Tampoco hay que echar en saco roto el peso simbólico del telefonino, en una época que asiste a la pérdida de tantos asideros. ¿Qué va a llevar en la mano el que ha dejado de fumar, el que sale del coche sin el mamotreto de su radiocasete, ahora que los coches traen equipos minúsculos? Es bueno que el hombre tenga sus dedos casi siempre ocupados; una mano y un tiempo libre hacen hasta del más devoto pilarista un onanista.
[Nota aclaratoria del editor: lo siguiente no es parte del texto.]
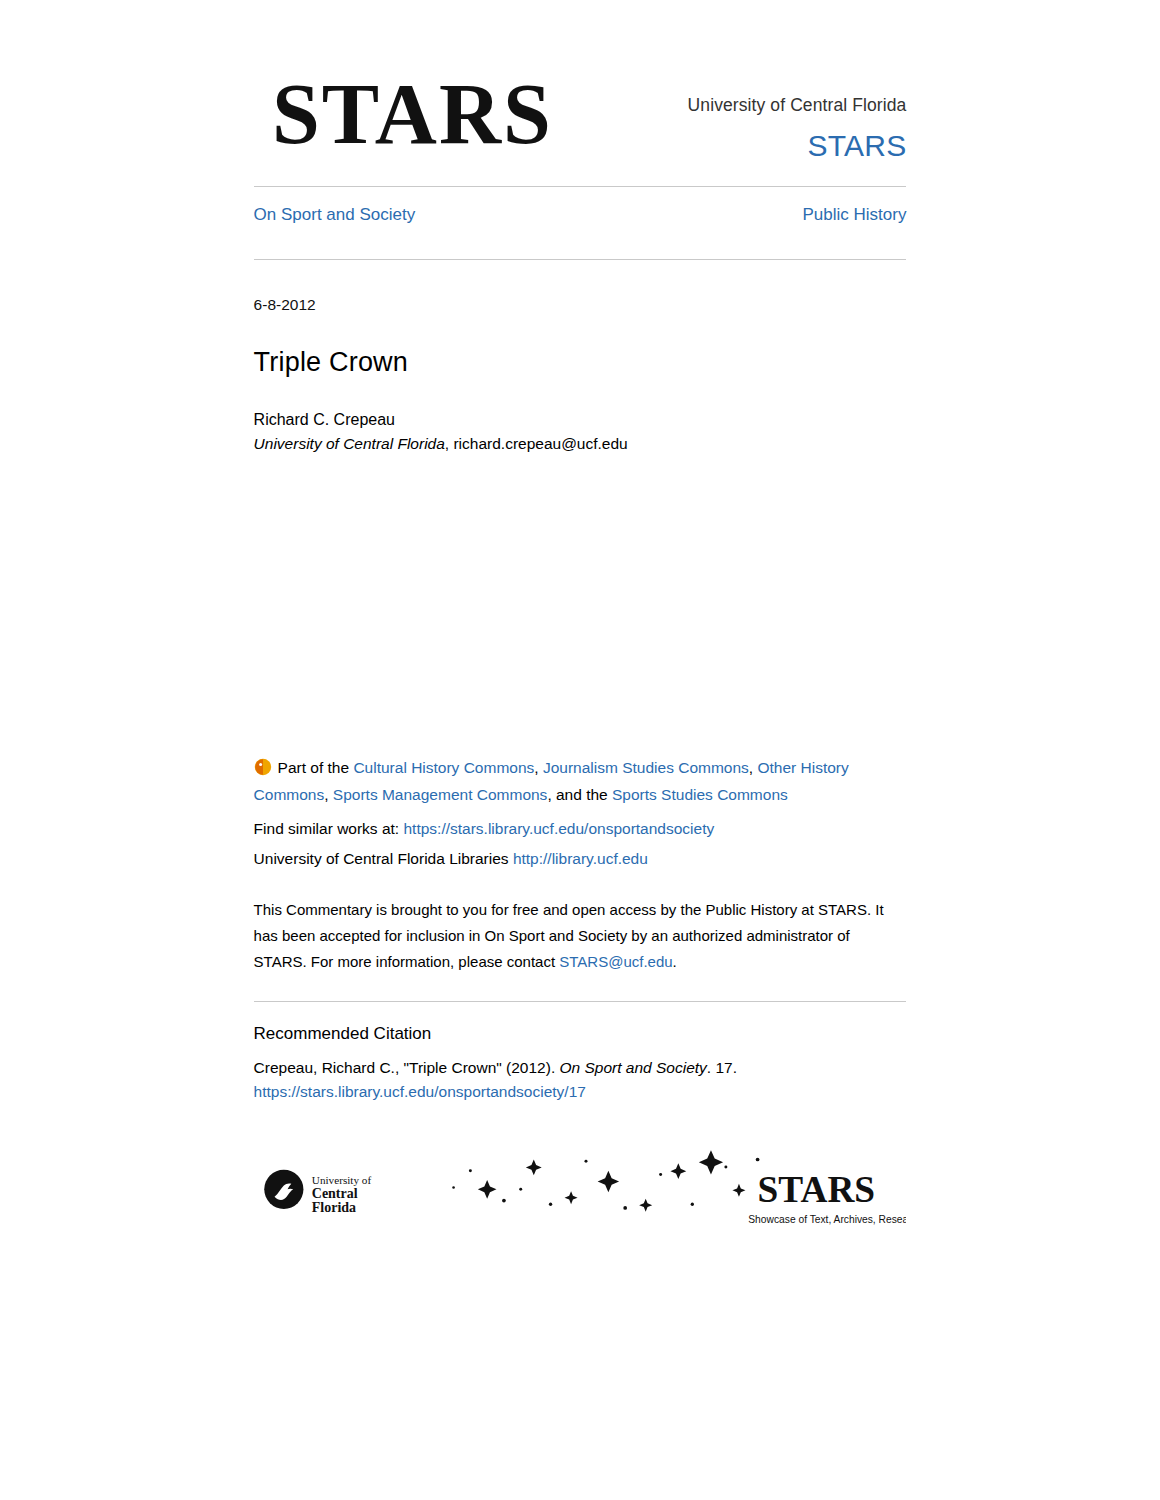STARS
University of Central Florida
STARS
On Sport and Society
Public History
6-8-2012
Triple Crown
Richard C. Crepeau
University of Central Florida, richard.crepeau@ucf.edu
Part of the Cultural History Commons, Journalism Studies Commons, Other History Commons, Sports Management Commons, and the Sports Studies Commons
Find similar works at: https://stars.library.ucf.edu/onsportandsociety
University of Central Florida Libraries http://library.ucf.edu
This Commentary is brought to you for free and open access by the Public History at STARS. It has been accepted for inclusion in On Sport and Society by an authorized administrator of STARS. For more information, please contact STARS@ucf.edu.
Recommended Citation
Crepeau, Richard C., "Triple Crown" (2012). On Sport and Society. 17.
https://stars.library.ucf.edu/onsportandsociety/17
University of Central Florida STARS Showcase of Text, Archives, Research & Scholarship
La semana pasada, mientras yo trataba de leer en un vagón de no fumadores (¡sólo!) Una lechuga interesante, un cuento de Álvaro del Amo, que me estaba gustando mucho, la señora que iba en el asiento de atrás contó cuatro veces, sin variantes y con la voz alta de las peores coberturas, la razón de su viaje a Madrid: la muerte repentina de un cuñado. Al salir de mi talgo con el libro, Incandescencia se llama, sin acabar, una bombilla se me encendió en la cabeza. El telefonino es el nuevo teléfono de la esperanza, y no desplazará pronto al televisor en el ranking de electrodomésticos distractivos (estos dos, al contrario que mi fax y mi microondas, sí pueden combinarse interactivamente). El libro, la película, la música de un disco: así se mataba la soledad no hace tanto tiempo. El teléfono móvil es el gran enemigo de la ficción, no sólo porque fomente el grito, la grosería pública, el desprecio a la intimidad de quien está al lado, el cotilleo radiado a todas horas. Reñida por su naturaleza de ociosidad diferida, pasiva, con la imaginación, la sorpresa y el presentimiento que está en la base de la comunicación inteligente, la telefonía marcará, en su extensión imparable, el final de aquello que más activamente une a los seres humanos, la telepatía.